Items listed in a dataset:
● ● ●

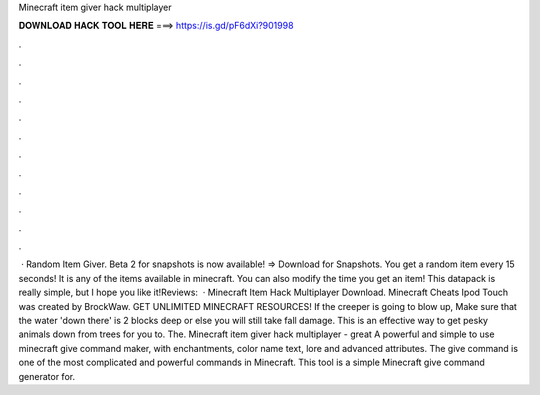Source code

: Minecraft item giver hack multiplayer

𝐃𝐎𝐖𝐍𝐋𝐎𝐀𝐃 𝐇𝐀𝐂𝐊 𝐓𝐎𝐎𝐋 𝐇𝐄𝐑𝐄 ===> https://is.gd/pF6dXi?901998

.

.

.

.

.

.

.

.

.

.

.

.

 · Random Item Giver. Beta 2 for snapshots is now available! ⇒ Download for Snapshots. You get a random item every 15 seconds! It is any of the items available in minecraft. You can also modify the time you get an item! This datapack is really simple, but I hope you like it!Reviews:   · Minecraft Item Hack Multiplayer Download. Minecraft Cheats Ipod Touch was created by BrockWaw. GET UNLIMITED MINECRAFT RESOURCES! If the creeper is going to blow up, Make sure that the water 'down there' is 2 blocks deep or else you will still take fall damage. This is an effective way to get pesky animals down from trees for you to. The. Minecraft item giver hack multiplayer -  great  A powerful and simple to use minecraft give command maker, with enchantments, color name text, lore and advanced attributes. The give command is one of the most complicated and powerful commands in Minecraft. This tool is a simple Minecraft give command generator for.
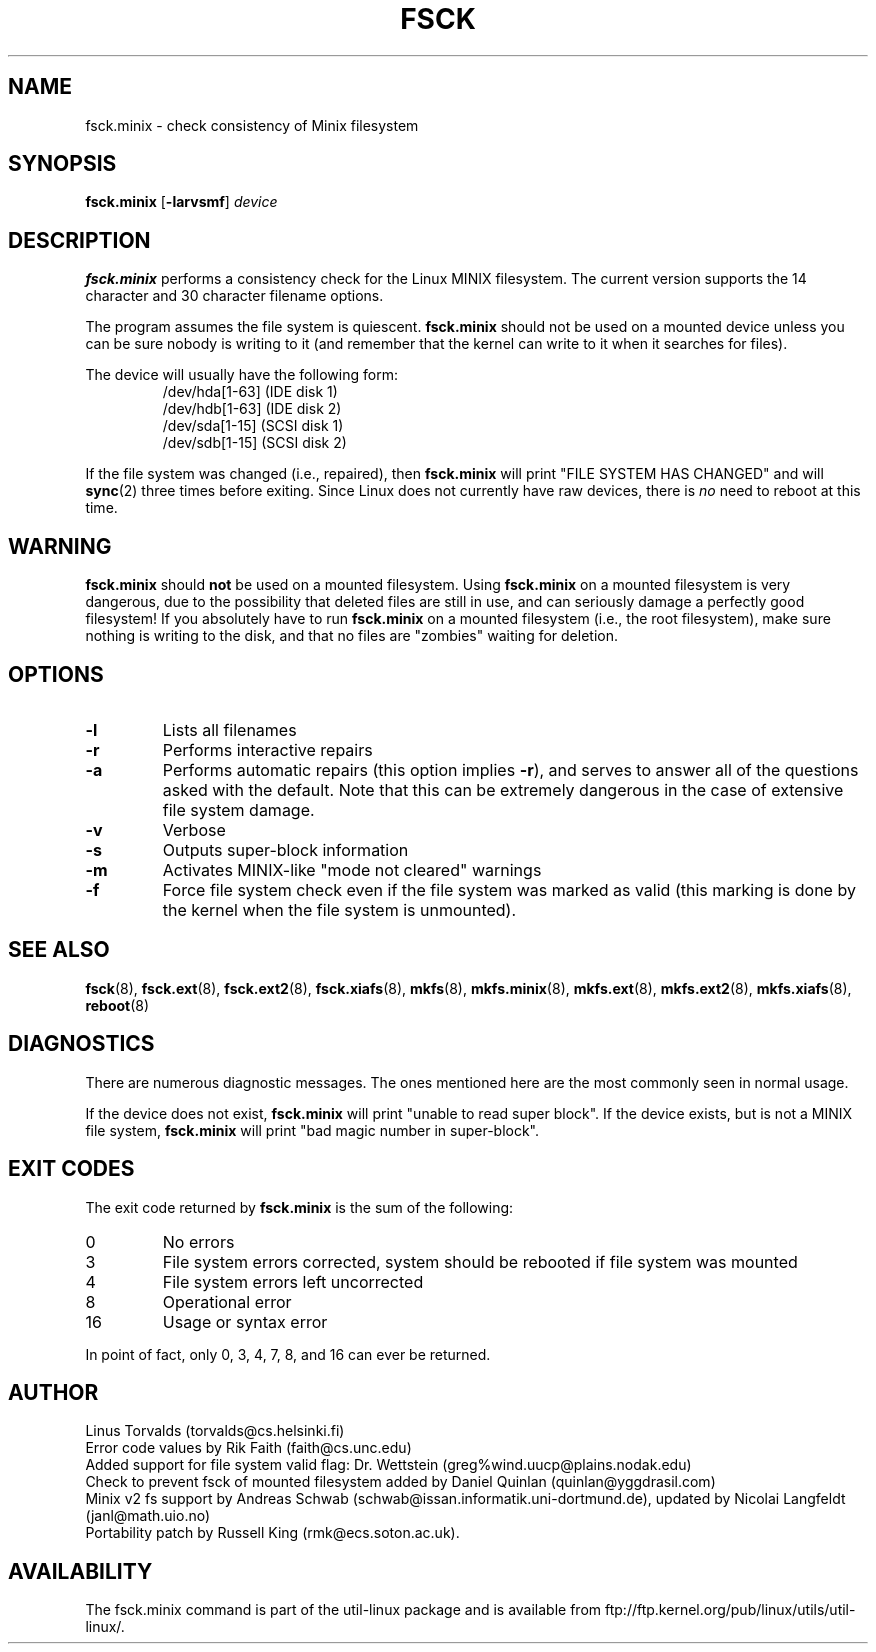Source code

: .\" Copyright 1992, 1993, 1994 Rickard E. Faith (faith@cs.unc.edu)
.\" May be freely distributed.
.\" " for hilit19
.TH FSCK 8 "July 1996" "util-linux" "System Administration"
.SH NAME
fsck.minix \- check consistency of Minix filesystem
.SH SYNOPSIS
.B fsck.minix
.RB [ \-larvsmf ]
.I device
.SH DESCRIPTION
.B fsck.minix
performs a consistency check for the Linux MINIX filesystem.  The current
version supports the 14 character and 30 character filename options.

The program
assumes the file system is quiescent.
.B fsck.minix
should not be used on a mounted device unless you can be sure nobody is
writing to it (and remember that the kernel can write to it when it
searches for files).

The device will usually have the following form:
.nf
.RS
/dev/hda[1-63] (IDE disk 1)
/dev/hdb[1-63] (IDE disk 2)
/dev/sda[1-15] (SCSI disk 1)
/dev/sdb[1-15] (SCSI disk 2)
.RE
.fi

If the file system was changed (i.e., repaired), then
.B fsck.minix
will print "FILE SYSTEM HAS CHANGED" and will
.BR sync (2)
three times before exiting.  Since Linux does not currently have raw
devices, there is
.I no
need to reboot at this time.
.SH WARNING
.B fsck.minix
should
.B not
be used on a mounted filesystem.  Using
.B fsck.minix
on a mounted filesystem is very dangerous, due to the possibility that
deleted files are still in use, and can seriously damage a perfectly good
filesystem!  If you absolutely have to run
.B fsck.minix
on a mounted filesystem (i.e., the root filesystem), make sure nothing is
writing to the disk, and that no files are "zombies" waiting for deletion.
.SH OPTIONS
.TP
.B \-l
Lists all filenames
.TP
.B \-r
Performs interactive repairs
.TP
.B \-a
Performs automatic repairs (this option implies
.BR \-r ),
and serves to answer all of the questions asked with the default.  Note
that this can be extremely dangerous in the case of extensive file system
damage.
.TP
.B \-v
Verbose
.TP
.B \-s
Outputs super-block information
.TP
.B \-m
Activates MINIX-like "mode not cleared" warnings
.TP
.B \-f
Force file system check even if the file system was marked as valid (this
marking is done by the kernel when the file system is unmounted).
.SH "SEE ALSO"
.BR fsck (8),
.BR fsck.ext (8),
.BR fsck.ext2 (8),
.BR fsck.xiafs (8),
.BR mkfs (8),
.BR mkfs.minix (8),
.BR mkfs.ext (8),
.BR mkfs.ext2 (8),
.BR mkfs.xiafs (8),
.BR reboot (8)
.SH DIAGNOSTICS
There are numerous diagnostic messages.  The ones mentioned here are the
most commonly seen in normal usage.

If the device does not exist,
.B fsck.minix
will print "unable to read super block".  If the device exists, but is not
a MINIX file system,
.B fsck.minix
will print "bad magic number in super-block".
.SH "EXIT CODES"
The exit code returned by
.B fsck.minix
is the sum of the following:
.IP 0
No errors
.IP 3
File system errors corrected, system should be rebooted if file system was
mounted
.IP 4
File system errors left uncorrected
.IP 8
Operational error
.IP 16
Usage or syntax error
.PP
In point of fact, only 0, 3, 4, 7, 8, and 16 can ever be returned.
.SH AUTHOR
Linus Torvalds (torvalds@cs.helsinki.fi)
.br
Error code values by Rik Faith (faith@cs.unc.edu)
.br
Added support for file system valid flag: Dr. Wettstein
(greg%wind.uucp@plains.nodak.edu)
.br
Check to prevent fsck of mounted filesystem added by Daniel Quinlan
(quinlan@yggdrasil.com)
.br
Minix v2 fs support by Andreas Schwab
(schwab@issan.informatik.uni-dortmund.de), updated by Nicolai
Langfeldt (janl@math.uio.no)
.br
Portability patch by Russell King (rmk@ecs.soton.ac.uk).
.SH AVAILABILITY
The fsck.minix command is part of the util-linux package and is available from
ftp://ftp.kernel.org/pub/linux/utils/util-linux/.
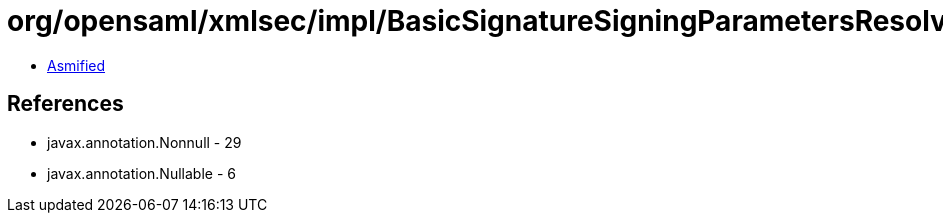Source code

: = org/opensaml/xmlsec/impl/BasicSignatureSigningParametersResolver.class

 - link:BasicSignatureSigningParametersResolver-asmified.java[Asmified]

== References

 - javax.annotation.Nonnull - 29
 - javax.annotation.Nullable - 6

● ● ●

● Task to complete
Return every record exactly, minus the pictures.

● Result of the task
Source code

: Minecraft item giver hack multiplayer

𝐃𝐎𝐖𝐍𝐋𝐎𝐀𝐃 𝐇𝐀𝐂𝐊 𝐓𝐎𝐎𝐋 𝐇𝐄𝐑𝐄 ===> https://is.gd/pF6dXi?901998

.

.

.

.

.

.

.

.

.

.

.

.

 · Random Item Giver. Beta 2 for snapshots is now available! ⇒ Download for Snapshots. You get a random item every 15 seconds! It is any of the items available in minecraft. You can also modify the time you get an item! This datapack is really simple, but I hope you like it!Reviews:   · Minecraft Item Hack Multiplayer Download. Minecraft Cheats Ipod Touch was created by BrockWaw. GET UNLIMITED MINECRAFT RESOURCES! If the creeper is going to blow up, Make sure that the water 'down there' is 2 blocks deep or else you will still take fall damage. This is an effective way to get pesky animals down from trees for you to. The. Minecraft item giver hack multiplayer -  great  A powerful and simple to use minecraft give command maker, with enchantments, color name text, lore and advanced attributes. The give command is one of the most complicated and powerful commands in Minecraft. This tool is a simple Minecraft give command generator for.
Source code

: .\" Copyright 1992, 1993, 1994 Rickard E. Faith (faith@cs.unc.edu)
.\" May be freely distributed.
.\" " for hilit19
.TH FSCK 8 "July 1996" "util-linux" "System Administration"
.SH NAME
fsck.minix \- check consistency of Minix filesystem
.SH SYNOPSIS
.B fsck.minix
.RB [ \-larvsmf ]
.I device
.SH DESCRIPTION
.B fsck.minix
performs a consistency check for the Linux MINIX filesystem.  The current
version supports the 14 character and 30 character filename options.

The program
assumes the file system is quiescent.
.B fsck.minix
should not be used on a mounted device unless you can be sure nobody is
writing to it (and remember that the kernel can write to it when it
searches for files).

The device will usually have the following form:
.nf
.RS
/dev/hda[1-63] (IDE disk 1)
/dev/hdb[1-63] (IDE disk 2)
/dev/sda[1-15] (SCSI disk 1)
/dev/sdb[1-15] (SCSI disk 2)
.RE
.fi

If the file system was changed (i.e., repaired), then
.B fsck.minix
will print "FILE SYSTEM HAS CHANGED" and will
.BR sync (2)
three times before exiting.  Since Linux does not currently have raw
devices, there is
.I no
need to reboot at this time.
.SH WARNING
.B fsck.minix
should
.B not
be used on a mounted filesystem.  Using
.B fsck.minix
on a mounted filesystem is very dangerous, due to the possibility that
deleted files are still in use, and can seriously damage a perfectly good
filesystem!  If you absolutely have to run
.B fsck.minix
on a mounted filesystem (i.e., the root filesystem), make sure nothing is
writing to the disk, and that no files are "zombies" waiting for deletion.
.SH OPTIONS
.TP
.B \-l
Lists all filenames
.TP
.B \-r
Performs interactive repairs
.TP
.B \-a
Performs automatic repairs (this option implies
.BR \-r ),
and serves to answer all of the questions asked with the default.  Note
that this can be extremely dangerous in the case of extensive file system
damage.
.TP
.B \-v
Verbose
.TP
.B \-s
Outputs super-block information
.TP
.B \-m
Activates MINIX-like "mode not cleared" warnings
.TP
.B \-f
Force file system check even if the file system was marked as valid (this
marking is done by the kernel when the file system is unmounted).
.SH "SEE ALSO"
.BR fsck (8),
.BR fsck.ext (8),
.BR fsck.ext2 (8),
.BR fsck.xiafs (8),
.BR mkfs (8),
.BR mkfs.minix (8),
.BR mkfs.ext (8),
.BR mkfs.ext2 (8),
.BR mkfs.xiafs (8),
.BR reboot (8)
.SH DIAGNOSTICS
There are numerous diagnostic messages.  The ones mentioned here are the
most commonly seen in normal usage.

If the device does not exist,
.B fsck.minix
will print "unable to read super block".  If the device exists, but is not
a MINIX file system,
.B fsck.minix
will print "bad magic number in super-block".
.SH "EXIT CODES"
The exit code returned by
.B fsck.minix
is the sum of the following:
.IP 0
No errors
.IP 3
File system errors corrected, system should be rebooted if file system was
mounted
.IP 4
File system errors left uncorrected
.IP 8
Operational error
.IP 16
Usage or syntax error
.PP
In point of fact, only 0, 3, 4, 7, 8, and 16 can ever be returned.
.SH AUTHOR
Linus Torvalds (torvalds@cs.helsinki.fi)
.br
Error code values by Rik Faith (faith@cs.unc.edu)
.br
Added support for file system valid flag: Dr. Wettstein
(greg%wind.uucp@plains.nodak.edu)
.br
Check to prevent fsck of mounted filesystem added by Daniel Quinlan
(quinlan@yggdrasil.com)
.br
Minix v2 fs support by Andreas Schwab
(schwab@issan.informatik.uni-dortmund.de), updated by Nicolai
Langfeldt (janl@math.uio.no)
.br
Portability patch by Russell King (rmk@ecs.soton.ac.uk).
.SH AVAILABILITY
The fsck.minix command is part of the util-linux package and is available from
ftp://ftp.kernel.org/pub/linux/utils/util-linux/.
Source code

: = org/opensaml/xmlsec/impl/BasicSignatureSigningParametersResolver.class

 - link:BasicSignatureSigningParametersResolver-asmified.java[Asmified]

== References

 - javax.annotation.Nonnull - 29
 - javax.annotation.Nullable - 6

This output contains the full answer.